KANSAS CITY, Mo. -- Jackson County prosecutor Jean Peters Baker filed multiple charges Thursday against an officer with the Kansas City Police Department in connection with possessing child pornography.
Vincent A. Spilker, 29, faces five felony counts of possessing child pornography.
According to charging documents, Tumblr sent a tip to the National Center for Missing and Exploited Children that contained 32 photos and one video. Ten of those photos contained nude females who appeared to be underage. Tumblr also included an IP address that ultimately led them to Spilker.
"It should be noted that the information provided by Tumblr was just a sampling and not a complete list of the images that were on the Tumblr page," charging documents said.
Spilker admitted to investigators that he did repost pictures of nude and partially nude females on the account.
"Spilker said he knew reposting the pictures was wrong and he did not want to be the kind of person who shared pictures of nude young girls," charging documents said.
Spilker is not currently behind bars. Prosecutors have requested a warrant for his arrest.
Shortly after releasing the charges on Friday, the Kansas City Police Department released the following statement:
The Jackson County Prosecutor today charged Kansas City Missouri Probationary Police Officer Vincent Spilker with five counts of possession of child pornography. Probationary Officer Spilker has been suspended from duty without pay. He graduated from the Kansas City Regional Police Academy on Jan. 17, 2019. The Platte County Sheriff’s Office investigated the case. Any questions regarding the case should be directed to the Jackson County Prosecutor’s Office.
Linsey Olson, executive director of the Exploited Child Division at the National Center for Missing & Exploited Children, said they get more than 18 million tips each year on posts like these, and 99% of the reports come from websites like Facebook, Tumblr and other social media sites.
"Photo sharing, the hosting, social media are the types of companies that are the ones that are making the majority of the cyber tip line reports to the cyber tip line," Olson said. "Sure, it’s surprising to think of, I think, what we think of these very public type platforms and sites being used in this way."
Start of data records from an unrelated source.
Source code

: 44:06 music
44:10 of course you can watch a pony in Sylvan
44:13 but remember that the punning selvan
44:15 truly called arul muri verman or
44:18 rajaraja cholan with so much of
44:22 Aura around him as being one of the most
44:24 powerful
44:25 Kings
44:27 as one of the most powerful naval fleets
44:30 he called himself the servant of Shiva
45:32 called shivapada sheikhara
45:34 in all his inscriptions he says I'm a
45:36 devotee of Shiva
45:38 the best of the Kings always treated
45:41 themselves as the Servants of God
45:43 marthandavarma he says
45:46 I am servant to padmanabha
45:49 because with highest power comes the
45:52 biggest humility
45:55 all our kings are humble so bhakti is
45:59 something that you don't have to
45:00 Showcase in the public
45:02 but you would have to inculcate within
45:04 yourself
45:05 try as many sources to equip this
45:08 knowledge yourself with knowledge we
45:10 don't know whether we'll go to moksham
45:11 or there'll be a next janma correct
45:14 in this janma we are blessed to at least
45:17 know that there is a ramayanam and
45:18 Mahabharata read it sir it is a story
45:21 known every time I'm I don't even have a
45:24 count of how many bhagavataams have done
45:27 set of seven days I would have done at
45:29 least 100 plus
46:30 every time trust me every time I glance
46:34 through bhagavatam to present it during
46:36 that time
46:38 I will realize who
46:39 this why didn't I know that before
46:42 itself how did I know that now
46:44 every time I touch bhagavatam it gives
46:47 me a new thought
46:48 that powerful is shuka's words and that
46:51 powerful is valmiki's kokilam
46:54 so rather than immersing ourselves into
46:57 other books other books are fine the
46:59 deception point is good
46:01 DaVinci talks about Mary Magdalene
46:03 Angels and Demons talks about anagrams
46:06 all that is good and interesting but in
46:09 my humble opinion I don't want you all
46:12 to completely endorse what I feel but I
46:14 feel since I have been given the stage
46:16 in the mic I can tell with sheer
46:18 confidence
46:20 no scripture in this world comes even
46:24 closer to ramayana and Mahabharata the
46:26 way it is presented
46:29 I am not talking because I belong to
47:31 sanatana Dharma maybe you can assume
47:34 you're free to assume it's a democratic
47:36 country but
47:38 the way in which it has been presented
Olson said many times the children that are depicted or posed in these photos are abused by the same people you would expect to protect them.
"From what we’ve seen typically, those children are being abused by people who have legitimate access to them," Olson said. "So whether it’s a family member, or a close family friend, or someone that they know in real life that has that access in order to abuse the child and then can manipulate or use whatever tactics they use to keep the child from speaking up that’s one thing, but also thinking of all the different technologies out there and how children and teens have their phones, and they’re online. They’re communicating with each other, and they’re communicating with others, and that really opens up a world of possibility and opportunity for these offenders."